呼吸信号引导剂量调制对步进式 4D CT 图像重建的影响。

背景：与传统四维 CT 相比，呼吸信号引导的四维 CT 序列扫描（如智能四维 CT（i4DCT）方法）可减少成像伪影。从设计上讲，i4DCT 可在束流开启期间捕捉整个呼吸周期，从而产生冗余投影数据，并增加了对呼气阶段较长的患者的辐射照射。最近提出的一种呼吸引导剂量调制（DM）算法有望通过暂时降低 CT 管电流来降低成像剂量，但其对图像重建和生成图像的影响尚未得到研究。目的：我们评估了呼吸信号引导 DM 对四维 CT 图像重建和相应图像的影响：本研究以 104 个四维 CT 数据集为基础进行比较和回顾性分析。每个数据集进行两次回顾性重建：（a）利用获得的临床投影数据进行重建，从而获得参考图像数据；（b）在图像重建中排除在潜在的 DM 阶段获得的投影，从而获得受 DM 影响的图像数据。结果图像经过自动器官分割（肺/肝）。(Dis)参考图像和受 DM 影响图像的相似性通过整个器官掩膜的 Dice 系数和受 DM 影响切片内的器官重叠进行量化。此外，对于肺部病例，(a)和(b)进行变形登记，并计算所获得位移场的中值大小。最后，对 17 个肺部病例的（a）和（b）进行了肿瘤总体积（GTV）重构。靶体积相似度通过豪斯多夫距离进行量化：在本组患者中，DM 使成像剂量减少了 15.4%（四分位数间距 [IQR]：11.3%-19.9%）。肺部（n = 73 $n=73$）和肝脏（n = 31 $n=31$）患者的骰子系数在整个器官和受 DM 影响的切片上都一直很高（IQR 肺部：0.985 / 0.982 $0.985/0.982$ [仅整个肺/受 DM 影响的切片] 至 0.992 / 0.989 $0.992/0.989$ ；IQR 肝：0.977 / 0.972 $0.977/0.972$ 至 0.986 / 0.986 $0.986/0.986$ ），表明 DM 不会导致器官扭曲或改变。受DM影响的图像与参考图像配准的中位位移各不相同；然而，73个病例中只有两个病例的中位位移大于一个各向同性的1 mm 3 ${\rm mm}^3$体素大小。对呼气末期 GTV 定义的影响也很小（中位数 Hausdorff 距离：0.38 mm，IQR：0.15-0.46 mm）：本研究表明，呼吸信号引导的 DM 对图像重建和图像外观的影响很小，同时还能通过减少剂量暴露提高患者安全性。

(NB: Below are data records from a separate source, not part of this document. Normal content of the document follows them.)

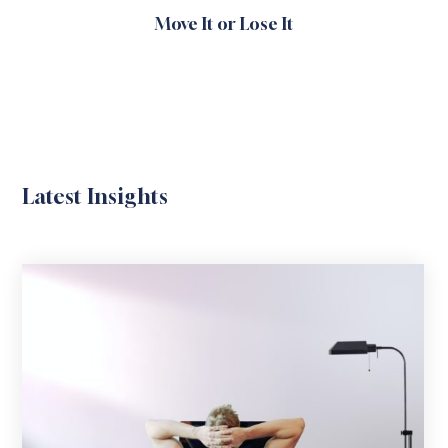
Move It or Lose It
Latest Insights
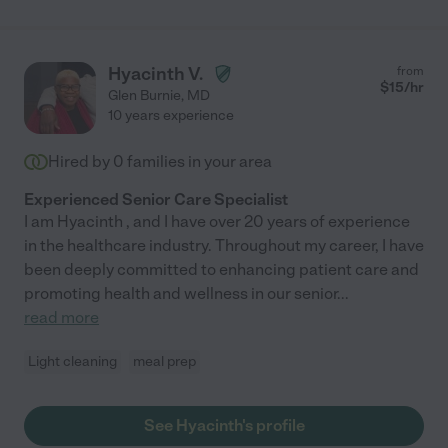
Hyacinth V.
from
$
15
/hr
Glen Burnie
,
MD
10 years experience
Hired by
0
families in your area
Experienced Senior Care Specialist
I am Hyacinth , and I have over 20 years of experience
in the healthcare industry. Throughout my career, I have
been deeply committed to enhancing patient care and
promoting health and wellness in our senior
...
read more
Light cleaning
meal prep
See Hyacinth's profile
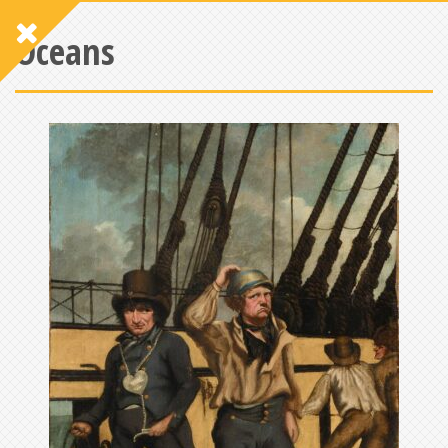
Oceans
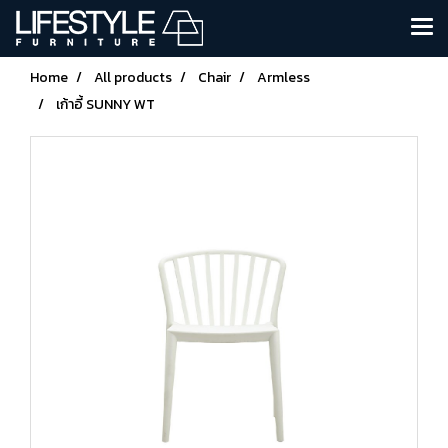
Home
All products
Chair
Armless
เก้าอี้ SUNNY WT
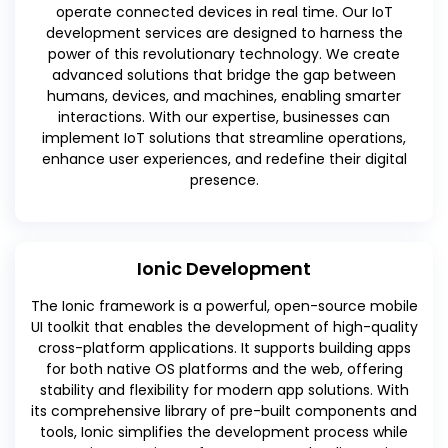
operate connected devices in real time. Our IoT
development services are designed to harness the
power of this revolutionary technology. We create
advanced solutions that bridge the gap between
humans, devices, and machines, enabling smarter
interactions. With our expertise, businesses can
implement IoT solutions that streamline operations,
enhance user experiences, and redefine their digital
presence.
Ionic Development
The Ionic framework is a powerful, open-source mobile
UI toolkit that enables the development of high-quality
cross-platform applications. It supports building apps
for both native OS platforms and the web, offering
stability and flexibility for modern app solutions. With
its comprehensive library of pre-built components and
tools, Ionic simplifies the development process while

本文章由计算机程序翻译，如有差异，请以英文原文为准。

求助全文

约1分钟内获得全文求助全文

来源期刊

Medical physics 医学-核医学

CiteScore

6.80

自引率

15.80%

发文量

660

审稿时长

1.7 months

期刊介绍： Medical Physics publishes original, high impact physics, imaging science, and engineering research that advances patient diagnosis and therapy through contributions in 1) Basic science developments with high potential for clinical translation 2) Clinical applications of cutting edge engineering and physics innovations 3) Broadly applicable and innovative clinical physics developments Medical Physics is a journal of global scope and reach. By publishing in Medical Physics your research will reach an international, multidisciplinary audience including practicing medical physicists as well as physics- and engineering based translational scientists. We work closely with authors of promising articles to improve their quality.